Wed Jun 4 15:39:04 UTC 2025

On Wed, 4 Jun 2025 at 17:30, Thomas Hellström
<thomas.hellstrom at linux.intel.com> wrote:
>
> On Wed, 2025-06-04 at 16:32 +0200, Simona Vetter wrote:
> > On Wed, Jun 04, 2025 at 02:57:50PM +0200, Thomas Hellström wrote:
> > > Hi!
> > >
> > > I'm starting an email thread to move forward the questions Himal
> > > had on
> > > the madvise semantics:
> > >
> > > 1) Whether to support an array of ops?
> > >
> > > IMO the VM_BIND implementation got very complicated due to this and
> > > the
> > > needed rollback support. Perhaps due to single op splitting turning
> > > to
> > > multiple ops it would've been hard to avoid that. Can we avoid
> > > supporting an array of ops for madvise? If so I'd vote for single
> > > op.
> >
> > Just seen this fly by and wondering why you even want rollback
> > support?
> >
> > Looking at core mm and the various m* syscalls that manipulate vma,
> > they
> > just bail out if things fail halfway through. Or at least don't make
> > any
> > guarantees, userspace gets to keep the pieces.
> >
> > And I think that's the semantics we want, because making global
> > promises
> > around rollback means we need atomicity, which means fine-grained
> > locking
> > is out. And that doesn't sound like the right way to design this
> > stuff to
> > me?
> >
> > Or is there some userspace requirement that wants rollback for some
> > strange reason?
>
> So the rollback was in the context of submitting an array of multiple
> VM_BINDs in a single IOCTL, and the nth one failed. That makes it
> troublesome for user-space to recover. And in particular in the
> situation where there was a signal delivery and the IOCTL is supposed
> to be restartable without any user-space-modification of the arguments.
>
> At that time after long discussions and looking at how, for example the
> write() syscall behaves, when -EINTR happens, no write is done and the
> syscall can be restarted from scratch. Following that we decided that
> if that multiple-bind hit an -EINTR, we'd need to roll back, and since
> we already had a rollback we'd do the same for all errors. IIRC
> blocking signals wasn't an option. But agreed this puts us in a
> situation where fine-grained locking is out with that interface, at
> least with multiple binds or ops that generate multiple sub-operations.
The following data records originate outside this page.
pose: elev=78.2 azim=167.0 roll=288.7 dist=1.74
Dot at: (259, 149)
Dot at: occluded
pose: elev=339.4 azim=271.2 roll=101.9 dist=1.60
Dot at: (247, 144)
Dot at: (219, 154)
Hm yeah signal restarting sounds like a good reason to make this
support rollback. Or I guess, even more reasons to design the
interface so that rollback doesn't become nasty.

I guess one other option would be to make madvise strictly idempotent,
at that point you don't need to roll back for signals. It's just a bit
of duplicated work on restarting the ioctl.
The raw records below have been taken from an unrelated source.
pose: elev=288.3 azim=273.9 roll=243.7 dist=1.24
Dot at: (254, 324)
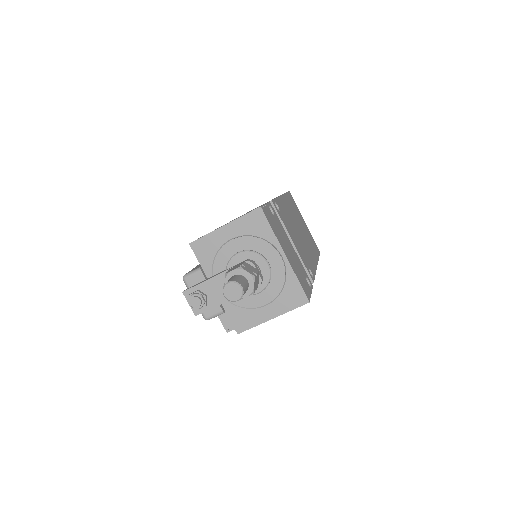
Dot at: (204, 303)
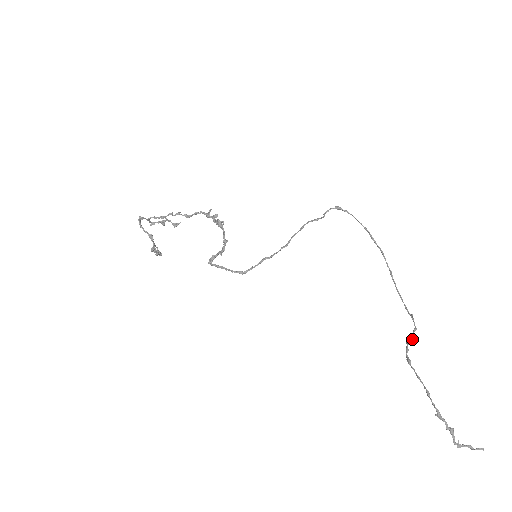
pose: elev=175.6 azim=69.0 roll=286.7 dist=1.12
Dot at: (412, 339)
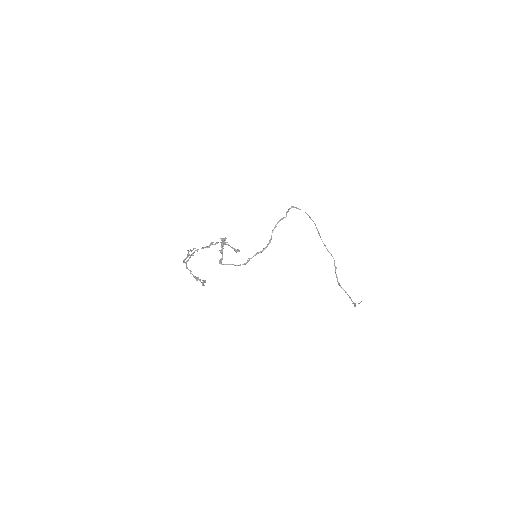
Dot at: occluded
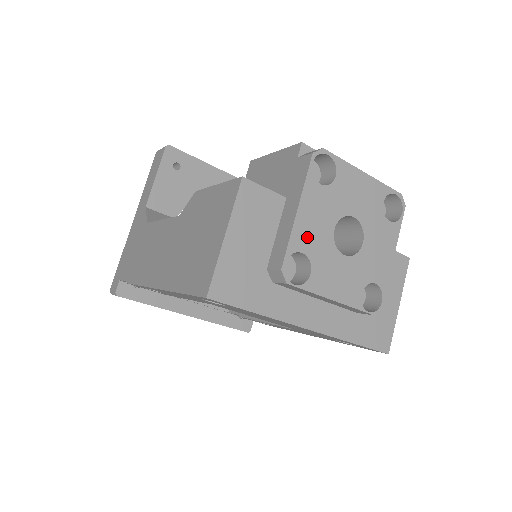
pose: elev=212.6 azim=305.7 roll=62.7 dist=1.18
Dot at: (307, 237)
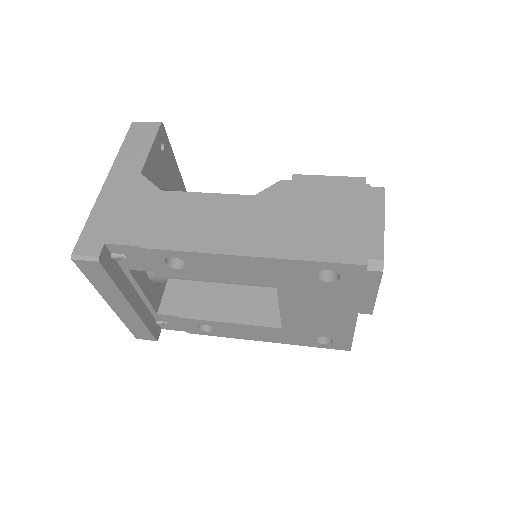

> So my suggestion here is to avoid the array for madvise, also avoiding
> rollbacks if possible.

Makes sense.
-Sima

>
> /Thomas
>
>
>
> >
> > Cheers, Sima
> >
> > > 2) Purgeability. If it's not implemented yet we shouldn't merge an
> > > uapi
> > > for it, but ensure that it would at least be possible moving
> > > forward.
> > >
> > > 3) Multi-device. In the spirit of the above I guess it makes sense
> > > if
> > > UMD wants to select between VRAM and SRAM now to merge an interface
> > > that supports *only* that. When we add multi-device support we
> > > could
> > > perhaps add another op, or an extension to support agreed multi-
> > > device
> > > semantics. Even if this means rolling back to Himal's original
> > > suggestion of a preferred placement UAPI.
> > >
> > > Thoughts?
> > >
> > > Thomas
> > >
> >
>

-- 
Simona Vetter
Software Engineer, Intel Corporation
http://blog.ffwll.ch